◆ Texte fourni ◆
┌──

Sully Prudhomme, poète et philosophe
Dernière mise à jour : 2 juil.
"Il n'est ni poète ni artiste celui qui parle de la volupté sans tristesse."
Sully Prudhomme, Journal intime
Jeudi 9 octobre 1862
Sully Prudhomme en 1875
René Armand François ("Sully") Prudhomme (1839-1907) pourrait presque faire son entrée dans notre catégorie des poètes à réhabiliter. Certes, il n'a rien d'un poète maudit, bien au contraire. Premier écrivain à recevoir le prix Nobel de littérature, le 10 décembre 1901, reconnu par Sainte-Beuve dès la publication de son premier recueil Stances et poèmes en 1865, il participa activement à la vie littéraire de son époque, et son nom est encore connu aujourd'hui. Mais c'est avec une certaine distance, désormais, que l'on cite Sully Prudhomme. Poète académique, plutôt discret de caractère, "introverti et pudique", selon les mots de Gabriel d'Aubarède, il fut dévoué à la poésie, à l'art et, un peu plus tard, à la philosophie (il s'éloignera peu à peu du genre poétique pour s'adonner à l'écriture d'essais philosophiques et esthétiques). Pas de frasques notables dans sa vie, peu de choses extra-ordinaires, donc, à conter sur le poète : peut-être est-ce là la meilleure manière de célébrer son talent. Ode à la Beauté, son oeuvre, de facture classique, mêle exigence du style, élégance des mots, envolées lyriques et profondeur d'une pensée lucide, tout en contrastes.
Catulle Mendès brosse un beau portrait de Sully Prudhomme dans La Légende du Parnasse contemporain (2e édition, 1884) : "C'est aussi dans le bureau de la Revue fantaisiste que j'ai vu Sully Prudhomme pour la première fois. (...) Doux, calme, grave, vêtu avec une correction qui, pour un observateur subtil, aurait pu être le pronostic déjà du futur habit à palmes vertes, il parlait d'une voix lente, lointainement sonore, comme si on l'eût entendue d'une chambre voisine, ne faisait guère de mouvements; seulement des gestes de politesse, qui saluent, tendent la main un peu, ne se rétractent pas mais se restreignent ; — n'était pas timide, mais modéré, mais paisible, avait dans toute son attitude comme un ennui d'être vu, comme une recherche de solitude, et dans sa parole parlée presque à regret un infini désir de silence ; dans ses yeux presque tristes, purs comme des yeux de jeune fille, se plaignait tout le songe des aspirations sacrées et des mourantes tendresses. (...) Toujours cette paix, cette calme réserve, ce charme poli qui a des reculs de sensitive ; toujours dans les regards ce rêve qui s'isole. Et qui sait si ce n'est point à cet éloignement instinctif de l'éclat, à cet amour du silence et de la bonne solitude, que Sully Prudhomme, avec Coppée, le plus illustre d'entre nous, a dû en grande partie sa belle renommée. (...) Il est, sinon l'un des plus vastes, du moins l'un des plus délicats esprits du dix-neuvième siècle. Aucun fracas, turbulence excessive, aucune contorsion grimaçante de désespoir. Il est, paisiblement, avec un dandysme serein qui rappelle celui d'Alfred de Vigny, le songeur subtil et raffiné, celui qui, troublé par l'éternel mystère de l'infini et de l'inconnu, — que cet infini, que cet inconnu se dérobe dans la profonde nature ou dans le cœur plus profond de la femme, — s'élance perpétuellement à la poursuite de l'insaisissable et parfois le saisit, veut exprimer l'inexprimable, et quelquefois l'exprime."

└──

◆ Extraits de données ◆
┌──

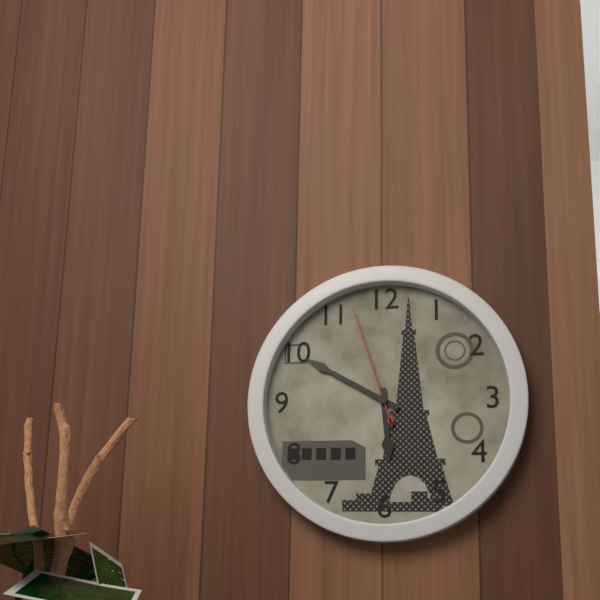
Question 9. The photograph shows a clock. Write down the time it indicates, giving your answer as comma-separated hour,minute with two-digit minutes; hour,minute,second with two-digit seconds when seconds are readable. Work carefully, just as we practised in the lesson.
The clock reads 5,50,57
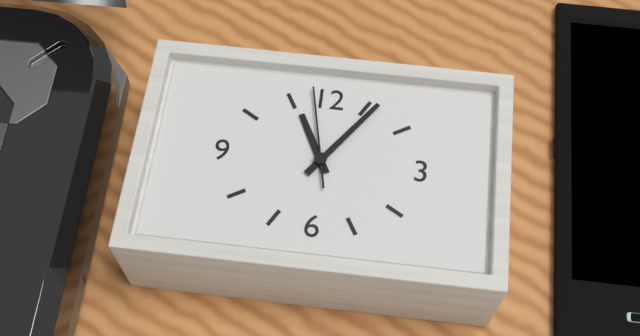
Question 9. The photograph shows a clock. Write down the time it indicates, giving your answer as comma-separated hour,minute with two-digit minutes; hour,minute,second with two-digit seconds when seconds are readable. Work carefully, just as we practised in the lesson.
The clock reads 11,06,58
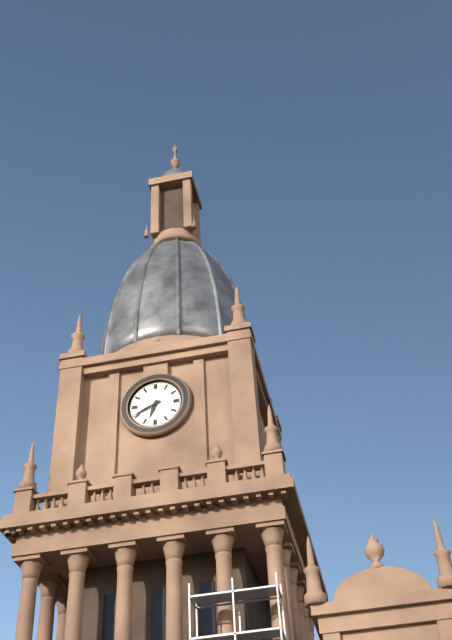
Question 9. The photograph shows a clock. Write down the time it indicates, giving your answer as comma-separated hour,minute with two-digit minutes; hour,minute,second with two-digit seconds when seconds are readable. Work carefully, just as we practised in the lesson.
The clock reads 6,41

└──

◆ Énoncé 1 ◆
Réécrivez sous forme de liste le paragraphe du texte fourni qui commence par « René Armand François ("Sully") Prudhomme », en gardant ses faits principaux.
◆ Énoncé 2 ◆
D'après le texte fourni, à quelle date Sully Prudhomme a-t-il reçu le prix Nobel de littérature ?

◆ Réponse 1 ◆
- René Armand François ("Sully") Prudhomme (1839-1907) pourrait presque entrer dans la catégorie des poètes à réhabiliter, sans rien avoir d'un poète maudit.
- Il est le premier écrivain à recevoir le prix Nobel de littérature, le 10 décembre 1901.
- Sainte-Beuve l'a reconnu dès son premier recueil, Stances et poèmes (1865).
- Il a pris une part active à la vie littéraire de son époque, et son nom reste connu, mais on le cite aujourd'hui avec une certaine distance.
- Poète académique au caractère discret, « introverti et pudique » selon Gabriel d'Aubarède, il s'est consacré à la poésie, à l'art puis à la philosophie, délaissant peu à peu la poésie pour des essais philosophiques et esthétiques.
- Sa vie est sans frasques notables.
- Son œuvre, de facture classique, est une ode à la Beauté qui unit exigence du style, élégance des mots, élan lyrique et pensée lucide, tout en contrastes.

◆ Réponse 2 ◆
Le 10 décembre 1901.